Leocadia cerró el libro con calma, una sonrisa venenosa en sus labios.
—Y si no fuera cierto —respondió, con tono burlón.
—He visto tu letra en la denuncia. Tengo pruebas —insistió Samuele, dando un paso al frente.
Ella se irguió, majestuosa como una reina envenenada.
—Tus sospechas no bastan.
Entonces Samuele sacó la segunda nota. La definitiva.
—También tengo esta. Es de Lorenzo. Dice: “Eliminando a Samuele, Catalina quedará vulnerable”.

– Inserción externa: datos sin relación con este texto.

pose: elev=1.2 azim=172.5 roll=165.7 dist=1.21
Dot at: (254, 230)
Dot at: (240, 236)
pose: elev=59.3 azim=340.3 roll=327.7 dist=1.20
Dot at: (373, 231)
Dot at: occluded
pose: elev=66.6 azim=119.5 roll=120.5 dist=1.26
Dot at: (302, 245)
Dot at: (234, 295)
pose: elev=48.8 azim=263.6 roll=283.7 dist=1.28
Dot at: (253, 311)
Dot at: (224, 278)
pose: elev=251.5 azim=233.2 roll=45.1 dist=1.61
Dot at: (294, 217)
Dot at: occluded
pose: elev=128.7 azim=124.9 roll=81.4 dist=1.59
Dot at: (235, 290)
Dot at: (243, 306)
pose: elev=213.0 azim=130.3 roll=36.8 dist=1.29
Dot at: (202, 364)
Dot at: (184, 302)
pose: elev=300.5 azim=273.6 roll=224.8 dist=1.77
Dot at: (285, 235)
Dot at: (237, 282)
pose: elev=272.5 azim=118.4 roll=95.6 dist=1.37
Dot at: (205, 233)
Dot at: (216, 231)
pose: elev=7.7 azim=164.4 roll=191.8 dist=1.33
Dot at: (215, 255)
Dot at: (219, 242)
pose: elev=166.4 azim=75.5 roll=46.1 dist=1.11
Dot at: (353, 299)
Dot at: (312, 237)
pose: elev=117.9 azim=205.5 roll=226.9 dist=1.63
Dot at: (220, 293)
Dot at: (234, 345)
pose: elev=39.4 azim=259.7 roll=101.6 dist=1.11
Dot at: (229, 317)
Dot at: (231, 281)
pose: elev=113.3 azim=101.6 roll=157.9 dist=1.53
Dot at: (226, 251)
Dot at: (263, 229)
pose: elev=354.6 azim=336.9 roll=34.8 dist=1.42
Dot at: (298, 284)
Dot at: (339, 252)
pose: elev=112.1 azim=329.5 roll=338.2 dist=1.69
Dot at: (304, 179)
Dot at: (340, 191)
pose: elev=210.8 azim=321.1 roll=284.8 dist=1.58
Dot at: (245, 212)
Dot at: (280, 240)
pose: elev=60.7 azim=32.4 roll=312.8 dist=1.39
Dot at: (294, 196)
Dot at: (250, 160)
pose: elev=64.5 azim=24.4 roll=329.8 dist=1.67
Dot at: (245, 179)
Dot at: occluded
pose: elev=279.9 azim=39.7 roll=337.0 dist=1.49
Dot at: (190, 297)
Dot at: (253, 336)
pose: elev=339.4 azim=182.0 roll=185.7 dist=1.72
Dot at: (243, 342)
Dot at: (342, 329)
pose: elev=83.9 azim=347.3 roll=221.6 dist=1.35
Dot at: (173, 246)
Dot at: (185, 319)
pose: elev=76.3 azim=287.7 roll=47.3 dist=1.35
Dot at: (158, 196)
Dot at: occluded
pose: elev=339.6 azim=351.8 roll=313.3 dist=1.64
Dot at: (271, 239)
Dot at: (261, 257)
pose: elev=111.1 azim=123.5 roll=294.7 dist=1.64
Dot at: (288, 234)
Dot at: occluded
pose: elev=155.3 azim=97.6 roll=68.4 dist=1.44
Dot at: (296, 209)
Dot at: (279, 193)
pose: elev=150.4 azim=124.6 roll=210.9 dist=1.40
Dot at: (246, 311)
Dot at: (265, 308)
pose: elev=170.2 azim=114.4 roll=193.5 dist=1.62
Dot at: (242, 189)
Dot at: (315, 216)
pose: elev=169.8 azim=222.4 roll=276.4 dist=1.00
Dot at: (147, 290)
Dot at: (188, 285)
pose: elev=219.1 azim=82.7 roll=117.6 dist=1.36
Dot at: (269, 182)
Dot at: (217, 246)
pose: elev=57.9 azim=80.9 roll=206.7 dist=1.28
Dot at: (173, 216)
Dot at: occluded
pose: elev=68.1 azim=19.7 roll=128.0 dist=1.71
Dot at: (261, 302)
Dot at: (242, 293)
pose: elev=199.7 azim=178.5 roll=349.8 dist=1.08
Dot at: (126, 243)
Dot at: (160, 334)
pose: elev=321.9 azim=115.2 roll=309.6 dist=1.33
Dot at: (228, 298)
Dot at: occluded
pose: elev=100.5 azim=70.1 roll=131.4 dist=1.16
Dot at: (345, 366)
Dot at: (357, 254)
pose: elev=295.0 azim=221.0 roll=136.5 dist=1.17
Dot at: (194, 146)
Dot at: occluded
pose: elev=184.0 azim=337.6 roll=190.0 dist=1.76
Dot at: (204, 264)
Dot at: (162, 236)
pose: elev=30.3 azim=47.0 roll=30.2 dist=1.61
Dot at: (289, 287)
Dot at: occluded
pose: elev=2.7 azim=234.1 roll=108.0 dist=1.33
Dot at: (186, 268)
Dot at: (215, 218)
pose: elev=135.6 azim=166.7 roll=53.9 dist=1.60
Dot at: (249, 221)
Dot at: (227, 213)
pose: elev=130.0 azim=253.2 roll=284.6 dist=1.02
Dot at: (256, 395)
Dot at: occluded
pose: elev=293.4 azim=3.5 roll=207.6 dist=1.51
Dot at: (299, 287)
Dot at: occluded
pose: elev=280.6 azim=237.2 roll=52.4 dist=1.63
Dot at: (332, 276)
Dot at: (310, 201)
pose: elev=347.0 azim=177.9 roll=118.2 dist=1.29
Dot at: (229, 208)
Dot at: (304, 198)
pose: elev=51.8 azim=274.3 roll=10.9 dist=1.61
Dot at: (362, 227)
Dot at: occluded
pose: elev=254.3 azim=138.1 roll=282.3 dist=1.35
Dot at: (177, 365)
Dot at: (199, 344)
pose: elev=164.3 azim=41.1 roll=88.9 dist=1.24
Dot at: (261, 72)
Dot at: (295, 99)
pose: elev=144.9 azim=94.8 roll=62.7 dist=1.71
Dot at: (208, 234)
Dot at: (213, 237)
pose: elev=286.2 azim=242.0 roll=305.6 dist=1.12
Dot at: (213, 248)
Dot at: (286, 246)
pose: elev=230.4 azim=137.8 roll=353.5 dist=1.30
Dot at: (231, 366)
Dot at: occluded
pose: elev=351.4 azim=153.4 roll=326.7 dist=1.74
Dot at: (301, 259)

El impacto fue inmediato. El rostro de Leocadia palideció por un segundo. Y justo en ese momento, Lorenzo apareció en la puerta. También pálido. También vencido.
En ese silencio mortal, Samuele comprendió que había tocado la verdad. La red de traiciones estaba al descubierto. Catalina, Petra, él mismo… todos víctimas de un plan tejido con frialdad y precisión. Pero ya no habría más secretos.
Había encontrado la prueba.
Había descubierto la verdad.
Y ahora… vendría la justicia.
La noche en que Samuele encontró la prueba que lo cambiaría todo, no fue solo una noche de descubrimiento. Fue el inicio de un enfrentamiento que estremecerá los cimientos de La Promesa.